### PROBLEMS TO WORK ON
1. In the article on rent-to-own contracts in Kansas, how much did the Perez-Robledo family pay to the sellers?
2. Write out the rent-to-own article from "The contract they signed for" to "in the contract.", swapping "sellers" for "owners".

### SOURCE EXTRACT
[Start]
Rent-to-own contracts offer Kansans low barrier path to homeownership – at a higher risk of fraud
(KANSAS NEWS SERVICE) - The home in Haysville was meant to be a safe place, a sanctuary, for Maria Robledo and Enrique Perez.
The house had one more bathroom and bedroom than their former home. It had a big backyard for their 10-year-old son, Mateo. And it was within walking distance of his grade school.
“There was more space for me to explore. For example, there was a lake nearby,” said Mateo, speaking in Spanish. “It was big outside; it was very beautiful.”
In August 2020, the Spanish-speaking Perez-Robledo family signed a contract for the home written in English, thinking they were buying it. The family spent months and thousands of dollars on repairs before moving in in January 2021.
But three months later, Perez and Robledo realized they did not, in fact, own the home. The $10,000 they paid to the sellers had not been a down payment.
The contract they signed for the house was a lease agreement with an option to purchase – a unique payment structure similar to rent-to-own contracts.
In these contracts, buyers typically rent the home for a certain amount of time, with the option to buy it directly from the owner before the lease expires. In some cases, a percentage of the monthly rent goes toward the purchase price. The sellers might also ask for an up-front cash payment, which mimics a down payment but doesn’t necessarily guarantee equity in the house.
Rent-to-own contracts mean buyers can avoid banks and credit checks. But skirting traditional lenders can be risky, as the Federal Trade Commission has warned.
Perez and Robledo faced that reality when a judge ruled this fall that the contract they signed was fraudulent. The sellers didn’t have complete ownership of the house, despite saying so in the contract.
[End]
### Records
[Start]
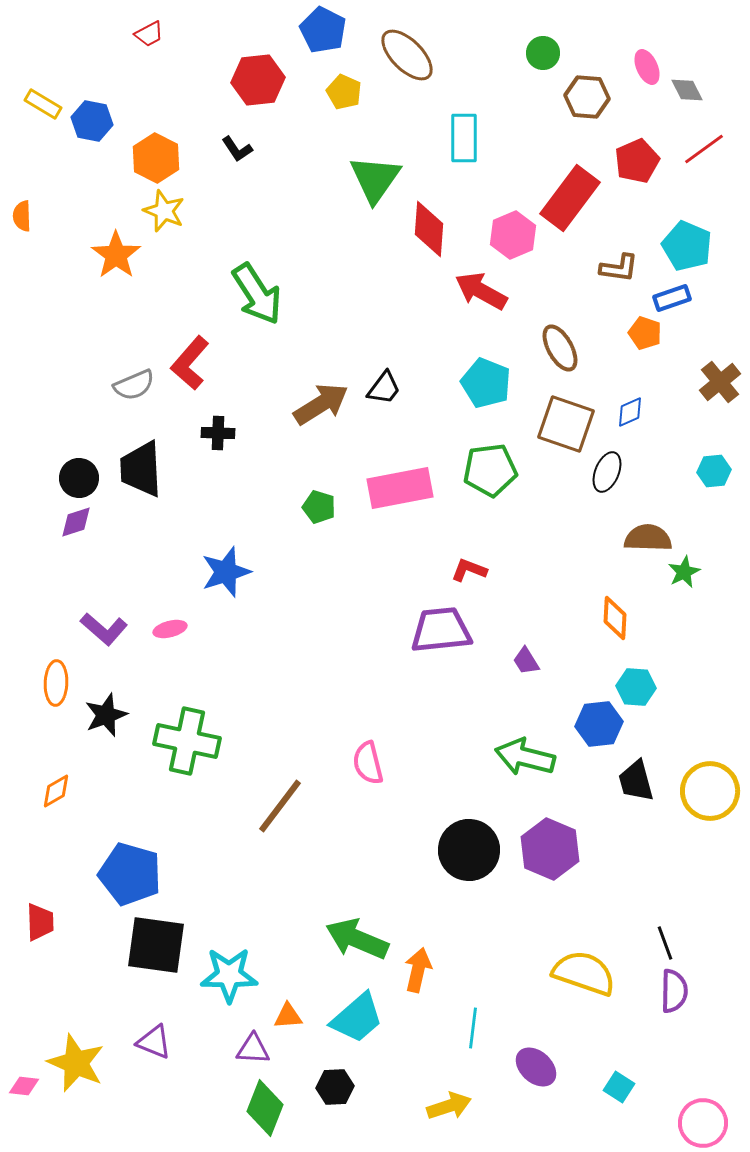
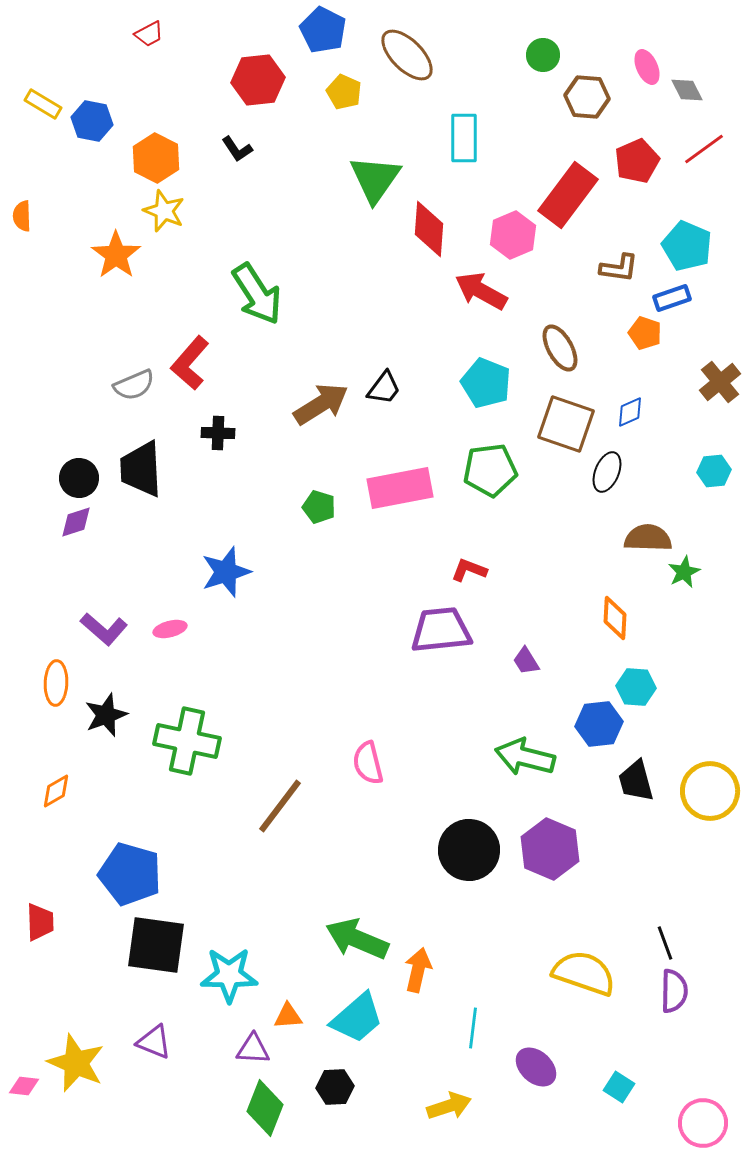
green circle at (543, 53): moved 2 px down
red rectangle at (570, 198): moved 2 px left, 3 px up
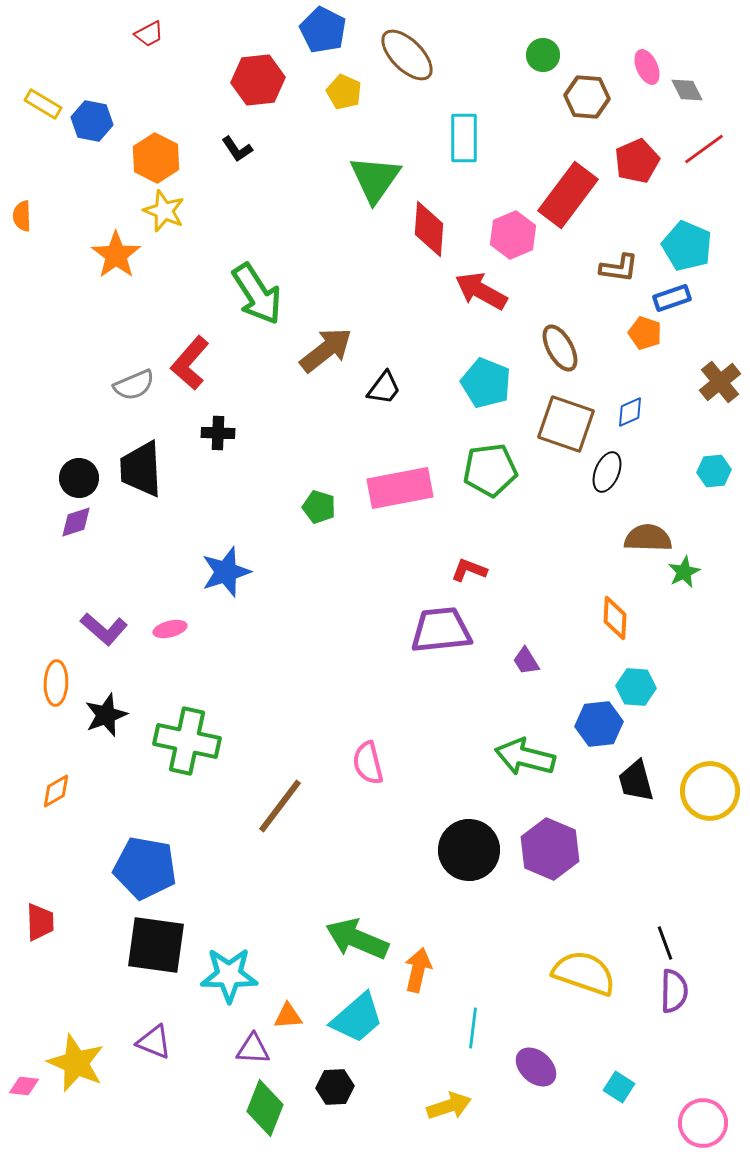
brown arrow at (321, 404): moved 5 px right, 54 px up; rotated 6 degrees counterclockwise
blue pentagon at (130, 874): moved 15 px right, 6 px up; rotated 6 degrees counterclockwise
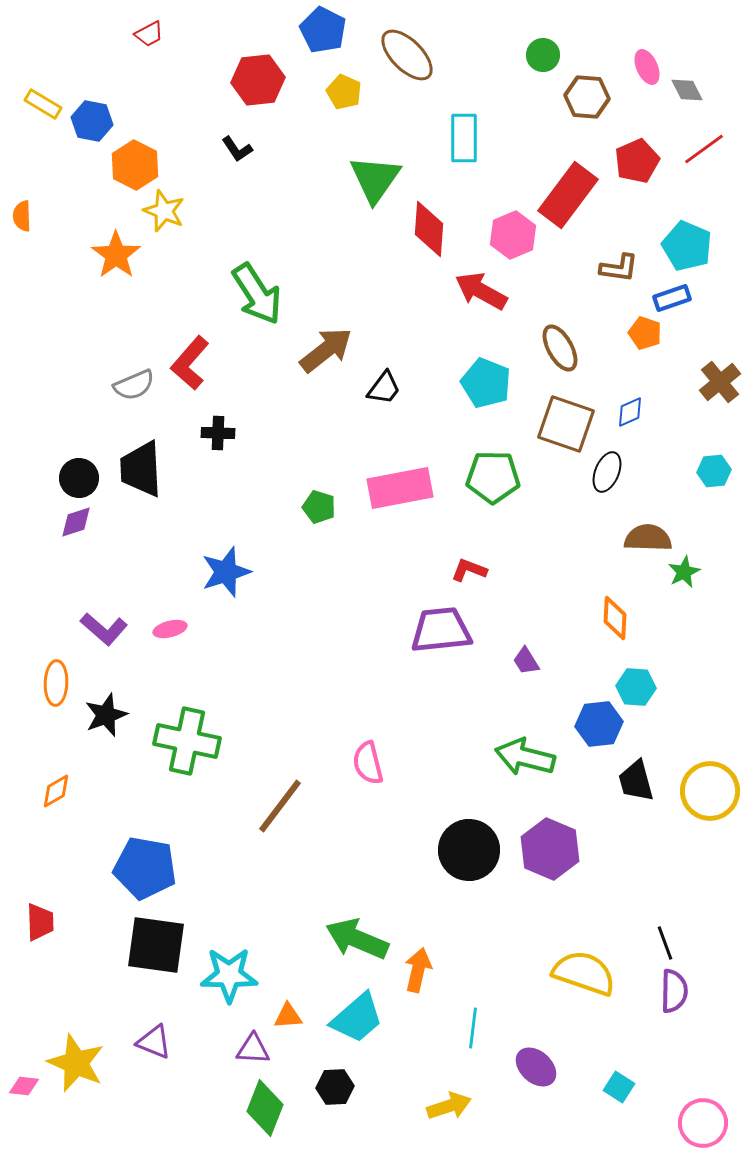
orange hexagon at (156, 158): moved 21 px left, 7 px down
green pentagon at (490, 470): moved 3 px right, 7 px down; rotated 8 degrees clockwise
[End]
### TASK-BY-TASK ANSWERS
1. They paid the sellers $10,000.

2.
The contract they signed for the house was a lease agreement with an option to purchase – a unique payment structure similar to rent-to-own contracts.
In these contracts, buyers typically rent the home for a certain amount of time, with the option to buy it directly from the owner before the lease expires. In some cases, a percentage of the monthly rent goes toward the purchase price. The owners might also ask for an up-front cash payment, which mimics a down payment but doesn’t necessarily guarantee equity in the house.
Rent-to-own contracts mean buyers can avoid banks and credit checks. But skirting traditional lenders can be risky, as the Federal Trade Commission has warned.
Perez and Robledo faced that reality when a judge ruled this fall that the contract they signed was fraudulent. The owners didn’t have complete ownership of the house, despite saying so in the contract.